朱元璋倒没遗传给后代什么明显的疾病,但他太宠溺自己的后代了,把最好的资源留给自己的子孙。凡是皇室子孙,出生就有供银,生老病死全部都由国家负责。到明朝灭亡之际,朱氏皇族已经庞大无比,但百年的娇生惯养,使他们早已基因“变异”,失去了朱元璋的骁勇,在起义军与清军的反复绞杀中几乎被屠戮殆尽……
自私的基因,历史的悲剧。
【三】
古希腊神话中,有个叫阿喀琉斯的悲剧英雄,他的母亲忒提斯是不朽的神,所以也希望自己的孩子不朽。阿喀琉斯出生后,忒提斯捏着他的脚踝将他浸泡在冥河中,使他全身刀枪不入,唯有脚踝被忒提斯的手握着,没有浸到冥河水。他成年后参加特洛伊战争,战无不胜,却最终被箭射中脚踝而死,给后世留下“阿喀琉斯之踝”的典故,也留下意味深长的问题:基因能够造出完美的人吗?
答案是:否。

▶ _待解问题_:
上面的练习短文中,阿喀琉斯全身哪个部位没有浸到冥河水?

▶ _所给资料_:
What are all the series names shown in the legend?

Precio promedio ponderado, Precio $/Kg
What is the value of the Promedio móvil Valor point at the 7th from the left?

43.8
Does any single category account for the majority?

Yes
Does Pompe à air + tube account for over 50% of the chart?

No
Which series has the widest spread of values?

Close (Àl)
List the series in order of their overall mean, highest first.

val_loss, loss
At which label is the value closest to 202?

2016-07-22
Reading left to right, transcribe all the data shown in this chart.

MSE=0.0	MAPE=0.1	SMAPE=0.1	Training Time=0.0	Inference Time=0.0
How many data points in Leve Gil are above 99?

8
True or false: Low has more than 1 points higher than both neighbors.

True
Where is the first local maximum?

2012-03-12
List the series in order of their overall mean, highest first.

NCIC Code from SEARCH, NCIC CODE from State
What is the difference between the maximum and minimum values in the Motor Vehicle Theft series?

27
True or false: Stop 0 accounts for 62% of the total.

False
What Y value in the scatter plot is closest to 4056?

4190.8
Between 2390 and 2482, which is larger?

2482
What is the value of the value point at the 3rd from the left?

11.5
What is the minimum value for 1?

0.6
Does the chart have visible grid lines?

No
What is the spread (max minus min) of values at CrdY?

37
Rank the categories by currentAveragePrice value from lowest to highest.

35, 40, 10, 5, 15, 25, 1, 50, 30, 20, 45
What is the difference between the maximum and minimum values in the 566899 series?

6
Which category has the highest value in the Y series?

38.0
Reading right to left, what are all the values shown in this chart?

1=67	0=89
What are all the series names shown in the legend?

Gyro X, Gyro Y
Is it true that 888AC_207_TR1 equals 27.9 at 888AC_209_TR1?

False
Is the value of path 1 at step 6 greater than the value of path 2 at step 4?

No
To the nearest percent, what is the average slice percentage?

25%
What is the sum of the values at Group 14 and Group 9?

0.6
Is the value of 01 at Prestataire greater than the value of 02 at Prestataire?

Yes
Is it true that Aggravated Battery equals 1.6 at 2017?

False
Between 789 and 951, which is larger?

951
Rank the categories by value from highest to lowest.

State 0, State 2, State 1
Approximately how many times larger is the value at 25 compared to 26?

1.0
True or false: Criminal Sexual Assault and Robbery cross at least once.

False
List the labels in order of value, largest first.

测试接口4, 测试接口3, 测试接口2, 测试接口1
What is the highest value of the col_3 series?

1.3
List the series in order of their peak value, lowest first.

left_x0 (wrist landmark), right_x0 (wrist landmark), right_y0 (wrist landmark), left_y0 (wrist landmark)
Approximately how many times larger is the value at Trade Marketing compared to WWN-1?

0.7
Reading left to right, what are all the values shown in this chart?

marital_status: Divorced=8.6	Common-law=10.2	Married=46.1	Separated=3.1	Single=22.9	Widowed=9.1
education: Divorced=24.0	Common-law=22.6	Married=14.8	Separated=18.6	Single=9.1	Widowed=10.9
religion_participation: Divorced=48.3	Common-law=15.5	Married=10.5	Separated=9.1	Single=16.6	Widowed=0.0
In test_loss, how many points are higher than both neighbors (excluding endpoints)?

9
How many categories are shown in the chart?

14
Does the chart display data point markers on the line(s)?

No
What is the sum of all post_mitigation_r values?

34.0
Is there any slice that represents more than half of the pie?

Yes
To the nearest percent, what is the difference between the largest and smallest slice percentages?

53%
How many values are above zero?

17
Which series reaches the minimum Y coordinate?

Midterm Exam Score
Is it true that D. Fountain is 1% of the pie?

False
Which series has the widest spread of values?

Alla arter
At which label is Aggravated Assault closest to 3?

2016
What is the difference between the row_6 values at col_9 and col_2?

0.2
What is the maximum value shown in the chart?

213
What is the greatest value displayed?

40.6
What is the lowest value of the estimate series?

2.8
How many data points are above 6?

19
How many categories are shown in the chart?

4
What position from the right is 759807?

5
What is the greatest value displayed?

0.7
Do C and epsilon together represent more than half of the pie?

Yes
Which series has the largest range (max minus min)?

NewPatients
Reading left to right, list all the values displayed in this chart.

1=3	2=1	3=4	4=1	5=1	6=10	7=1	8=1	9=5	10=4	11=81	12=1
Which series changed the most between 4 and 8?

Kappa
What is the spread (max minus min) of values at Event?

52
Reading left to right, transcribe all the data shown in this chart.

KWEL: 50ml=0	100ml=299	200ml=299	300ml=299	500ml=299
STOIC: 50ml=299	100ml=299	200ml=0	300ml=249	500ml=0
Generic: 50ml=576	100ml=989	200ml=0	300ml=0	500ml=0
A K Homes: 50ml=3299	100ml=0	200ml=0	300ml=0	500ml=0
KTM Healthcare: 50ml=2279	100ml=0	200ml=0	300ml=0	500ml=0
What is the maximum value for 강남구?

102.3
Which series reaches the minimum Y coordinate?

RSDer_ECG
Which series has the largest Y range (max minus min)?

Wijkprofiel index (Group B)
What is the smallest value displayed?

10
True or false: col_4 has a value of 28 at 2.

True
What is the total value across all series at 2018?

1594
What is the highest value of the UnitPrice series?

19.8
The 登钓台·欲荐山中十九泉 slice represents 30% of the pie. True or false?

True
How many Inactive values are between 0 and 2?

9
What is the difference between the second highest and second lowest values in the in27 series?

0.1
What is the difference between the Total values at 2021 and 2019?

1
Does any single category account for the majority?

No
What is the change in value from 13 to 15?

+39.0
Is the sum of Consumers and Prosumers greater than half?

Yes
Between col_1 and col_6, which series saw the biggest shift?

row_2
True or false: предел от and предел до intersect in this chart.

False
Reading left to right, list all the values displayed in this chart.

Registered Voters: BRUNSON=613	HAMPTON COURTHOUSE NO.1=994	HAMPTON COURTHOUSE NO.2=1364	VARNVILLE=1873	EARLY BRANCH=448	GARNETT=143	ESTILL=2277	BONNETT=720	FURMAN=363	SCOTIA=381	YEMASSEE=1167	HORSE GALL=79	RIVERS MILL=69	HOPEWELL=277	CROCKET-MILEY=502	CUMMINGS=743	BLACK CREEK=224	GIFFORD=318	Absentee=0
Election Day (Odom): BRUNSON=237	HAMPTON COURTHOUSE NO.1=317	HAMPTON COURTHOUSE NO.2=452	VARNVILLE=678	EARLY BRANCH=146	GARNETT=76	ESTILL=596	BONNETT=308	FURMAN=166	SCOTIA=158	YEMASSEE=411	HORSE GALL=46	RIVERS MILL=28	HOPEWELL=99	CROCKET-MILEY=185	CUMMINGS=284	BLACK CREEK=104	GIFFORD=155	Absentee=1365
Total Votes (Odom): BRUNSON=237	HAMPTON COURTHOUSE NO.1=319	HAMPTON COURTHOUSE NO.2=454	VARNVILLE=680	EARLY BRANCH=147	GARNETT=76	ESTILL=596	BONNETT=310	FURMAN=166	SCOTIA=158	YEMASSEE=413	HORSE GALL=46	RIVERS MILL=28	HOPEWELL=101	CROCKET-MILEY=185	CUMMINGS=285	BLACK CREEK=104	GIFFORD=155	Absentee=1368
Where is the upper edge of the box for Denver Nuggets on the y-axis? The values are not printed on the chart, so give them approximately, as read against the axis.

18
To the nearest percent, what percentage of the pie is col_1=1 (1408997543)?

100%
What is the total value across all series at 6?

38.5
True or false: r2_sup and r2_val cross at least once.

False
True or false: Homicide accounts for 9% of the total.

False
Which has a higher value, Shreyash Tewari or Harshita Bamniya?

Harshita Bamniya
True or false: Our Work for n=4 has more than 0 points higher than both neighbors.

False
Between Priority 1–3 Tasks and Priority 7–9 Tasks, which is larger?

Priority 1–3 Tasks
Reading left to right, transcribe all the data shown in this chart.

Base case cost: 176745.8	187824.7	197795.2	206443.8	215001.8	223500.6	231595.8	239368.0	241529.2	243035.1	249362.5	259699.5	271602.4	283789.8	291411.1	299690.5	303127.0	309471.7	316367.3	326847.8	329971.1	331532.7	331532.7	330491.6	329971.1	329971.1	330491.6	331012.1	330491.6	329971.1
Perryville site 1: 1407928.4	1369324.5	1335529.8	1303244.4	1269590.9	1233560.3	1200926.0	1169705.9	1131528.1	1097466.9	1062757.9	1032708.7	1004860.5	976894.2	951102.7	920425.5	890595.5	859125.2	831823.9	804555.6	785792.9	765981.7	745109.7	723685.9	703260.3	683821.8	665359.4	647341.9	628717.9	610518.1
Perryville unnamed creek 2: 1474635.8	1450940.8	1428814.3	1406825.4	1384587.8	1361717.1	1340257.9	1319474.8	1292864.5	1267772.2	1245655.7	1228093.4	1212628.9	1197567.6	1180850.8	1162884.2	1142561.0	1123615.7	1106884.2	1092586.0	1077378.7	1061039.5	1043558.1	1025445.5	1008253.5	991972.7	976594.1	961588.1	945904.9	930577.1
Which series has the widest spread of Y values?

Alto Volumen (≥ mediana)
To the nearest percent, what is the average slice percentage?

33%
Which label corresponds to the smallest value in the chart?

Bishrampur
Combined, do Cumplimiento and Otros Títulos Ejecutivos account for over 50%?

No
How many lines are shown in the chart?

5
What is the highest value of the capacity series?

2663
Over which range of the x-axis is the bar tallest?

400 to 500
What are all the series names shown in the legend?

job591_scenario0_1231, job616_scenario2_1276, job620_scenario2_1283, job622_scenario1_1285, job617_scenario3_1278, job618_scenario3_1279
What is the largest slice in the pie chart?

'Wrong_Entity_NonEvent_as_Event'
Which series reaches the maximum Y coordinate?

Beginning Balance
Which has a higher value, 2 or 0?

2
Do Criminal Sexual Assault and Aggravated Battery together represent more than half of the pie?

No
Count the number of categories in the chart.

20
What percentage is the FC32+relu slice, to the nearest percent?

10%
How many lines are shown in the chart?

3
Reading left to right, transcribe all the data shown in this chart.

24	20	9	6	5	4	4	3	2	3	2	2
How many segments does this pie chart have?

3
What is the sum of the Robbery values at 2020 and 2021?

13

▶ _参考答案_:
脚踝。